In case you missed it, Lyin’ Ted and John Kasich – the prickly, delusional governor of Ohio who doesn’t even warrant an insulting nickname – have both dropped out of the presidential race. Barring any insane convention shenanigans in Cleveland, the GOP elders will have to bite the bullet and live with Donald Trump as their nominee.
But enough about Trump himself, whose rise many people (including myself) failed to predict. Along with exposing Conservatism Inc’s isolation, Trump’s success has also laid bare the sheer bankruptcy of America’s pundit caste. Of course, there’s nothing wrong about making inaccurate guesses; if predicting the future were easy, I could make a fortune betting on sports and retire young. Nevertheless, as Glenn Greenwald and Zaid Jilani rightly point out, these Beltway Brahmins cannot entertain the thought of being wrong:
TRYING TO PREDICT the future can be fun, which is why — from office sports pools to stock market speculation — many do it. Generally, though, people make such predictions with at least some humility: with the knowledge that they do not actually know what the future holds.
But not America’s beloved political pundits. When they pronounce what the future has in store for us, it comes in the form of definitive decrees, shaped with the tone of authoritative certainty.
Since these definitive decrees are anything but, the authors think that today’s arrogant writers need to get their heads out of their ass:
At the very least, when a profession that touts its expertise, collectively, is this wildly wrong about something so significant, more needs to be done than a cursory, superficial acknowledgment of error — or casting blame on others — before quickly moving on, in the hope that it’s all forgotten.
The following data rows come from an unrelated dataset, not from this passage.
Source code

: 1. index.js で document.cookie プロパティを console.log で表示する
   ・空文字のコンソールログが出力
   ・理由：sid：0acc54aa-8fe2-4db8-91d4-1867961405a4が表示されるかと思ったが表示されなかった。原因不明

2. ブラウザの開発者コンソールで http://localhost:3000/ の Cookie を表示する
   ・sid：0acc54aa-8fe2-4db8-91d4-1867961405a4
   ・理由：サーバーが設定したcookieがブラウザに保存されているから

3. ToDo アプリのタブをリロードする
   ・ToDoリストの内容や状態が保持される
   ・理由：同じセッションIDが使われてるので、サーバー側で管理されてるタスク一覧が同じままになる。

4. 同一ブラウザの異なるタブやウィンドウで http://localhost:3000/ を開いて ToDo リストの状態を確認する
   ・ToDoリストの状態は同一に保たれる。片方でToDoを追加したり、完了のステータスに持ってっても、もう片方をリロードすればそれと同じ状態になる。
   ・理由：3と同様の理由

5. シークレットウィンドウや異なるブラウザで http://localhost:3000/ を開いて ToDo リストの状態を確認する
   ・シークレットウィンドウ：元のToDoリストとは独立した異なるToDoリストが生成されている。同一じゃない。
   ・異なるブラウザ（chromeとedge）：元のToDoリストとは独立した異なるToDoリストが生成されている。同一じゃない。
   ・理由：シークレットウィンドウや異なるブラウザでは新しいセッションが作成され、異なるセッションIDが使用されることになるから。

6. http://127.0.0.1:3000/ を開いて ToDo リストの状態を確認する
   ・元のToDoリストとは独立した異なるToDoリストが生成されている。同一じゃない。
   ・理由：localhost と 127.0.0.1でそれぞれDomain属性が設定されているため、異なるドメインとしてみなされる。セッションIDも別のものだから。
Some collective, introspective soul-searching is in order.
Will such introspection actually occur? I wouldn’t hold my breath. If America has taught us anything over the past few decades, it’s that elites of all stripes will always find a way to fail up. No need to contemplate reform when our glorious “meritocracy” shields affluent, overrated journalists from the consequences of their mistakes.
Therefore, despite screwing up in a manner that would get most regular workers fired – or at least admonished – pundits like Ross Douthat will continue being handsomely compensated to enlighten us little people. That is, until we collectively decide to dump the mainstream media and seek better alternatives.
One can only predict when that will happen.